Walid Cherfa

Personal information
- Full name: Walid Cherfa
- Date of birth: 19 February 1986 (age 40)
- Place of birth: Toulouse, France
- Height: 1.85 m (6 ft 1 in)
- Position: Left back

Team information
- Current team: Toulouse Rodéo

Youth career
- 2002–2006: Toulouse

Senior career*
- Years: Team / Apps / (Gls)
- 2006–2008: Toulouse / 4 / (0)
- 2007–2008: → Tours (loan) / 27 / (1)
- 2008–2010: Gimnàstic / 30 / (1)
- 2010: Girona / 0 / (0)
- 2011: Albacete / 9 / (0)
- 2011–2012: MC Alger / 4 / (0)
- 2012–2013: AEL Kalloni / 23 / (0)
- 2013–2014: Toulouse Fontaines / 10 / (1)
- 2014–2017: Toulouse Rodéo / 66 / (7)
- 2017–2019: Balma / 37 / (1)
- 2019–: Toulouse Rodéo

= Walid Cherfa =

French footballer (born 1986)

Walid Cherfa (وليد شرفة; born 19 February 1986) is a French professional footballer who plays as a left-back for French club Toulouse Rodéo.

==Career==
Cherfa was born in Toulouse, France. He holds both French and Algerian nationalities.
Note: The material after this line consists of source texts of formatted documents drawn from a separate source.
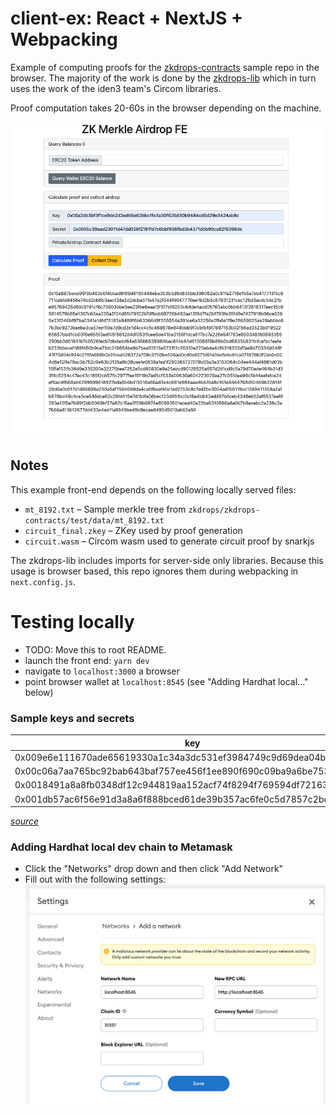 # client-ex: React + NextJS + Webpacking
Example of computing proofs for the [zkdrops-contracts](https://github.com/a16z/zkdrops/zkdrops-contracts) sample repo in the browser. The majority of the work is done by the [zkdrops-lib](https://github.com/a16z/zkdrops/zkdrops-lib) which in turn uses the work of the iden3 team's Circom libraries. 

Proof computation takes 20-60s in the browser depending on the machine.

![Fe-ex-picture](imgs/fe-ex.png)

## Notes
This example front-end depends on the following locally served files:
- `mt_8192.txt` – Sample merkle tree from `zkdrops/zkdrops-contracts/test/data/mt_8192.txt`
- `circuit_final.zkey` – ZKey used by proof generation
- `circuit.wasm` – Circom wasm used to generate circuit proof by snarkjs

The zkdrops-lib includes imports for server-side only libraries. Because this usage is browser based, this repo ignores them during webpacking in `next.config.js`.

# Testing locally
- TODO: Move this to root README.
- launch the front end: `yarn dev`
- navigate to `localhost:3000` a browser 
- point browser wallet at `localhost:8545` (see "Adding Hardhat local..." below)

### Sample keys and secrets 
| key | secret |
| --- | --- |
| 0x009e6e111670ade65619330a1c34a3dc531ef3984749c9d69dea04b03a3a4f7f | 0x0078f4345cf4ecf7a0ce60629c3b830a723f5ba57654fa5b3140f75cbdcf49d4 |
| 0x00c06a7aa765bc92bab643baf757ee456f1ee890f690c09ba9a6be7533cf8e17 | 0x009968cc4b34a8a1dc99d503565c2c29707d336d877a1c5510a8679eb8398be2 |
| 0x0018491a8a8fb0348df12c944819aa152acf74f8294f769594df72163ed12974 | 0x008388a500abd0b0e1d912813a283b920d1bf479aeb16aa951132e92d5caa191 |
| 0x001db57ac6f56e91d3a8a6f888bced61de39b357ac6fe0c5d7857c2bcc660a3a | 0x0019175b472bb5285c43db00eb7065905606882bfb4857c1c8216b249443c0f7 |

*[source](https://github.com/a16z/zkdrops/zkdrops-contracts/blob/master/test/temp/mt_keys_8192.csv)*

### Adding Hardhat local dev chain to Metamask
- Click the "Networks" drop down and then click "Add Network"
- Fill out with the following settings:
![local-metamask-settings](imgs/local-metamask-settings.png)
A Toulouse FC youth graduate, he appeared sparingly for the first team during the 2006–07 season in Ligue 1, subsequently serving a stint with third division club Tours FC.

On 26 June 2008, Cherfa moved to Spain and joined Gimnàstic de Tarragona in the second level on a two-year contract. On 23 June 2010, having been sparingly used during his tenure, he signed a 1+1 deal with another side in that country and category, Girona FC.

In late December 2010, without having appeared in any competitive matches for Girona, Cherfa terminated his link with the Catalans and signed for Albacete Balompié, also in the Spanish division two. On 16 August of the following year, he agreed to a two-year deal with Algerian Ligue Professionnelle 1 side MC Alger.

On 1 January 2012, Cherfa was released by the club. In August 2012 he joined AEL Kalloni in the Greek second tier, and subsequently competed in the French lower or amateur leagues.

==Personal life==
Cherfa's older brother, Sofyane, was also a footballer and a defender. He too played most of his career in France.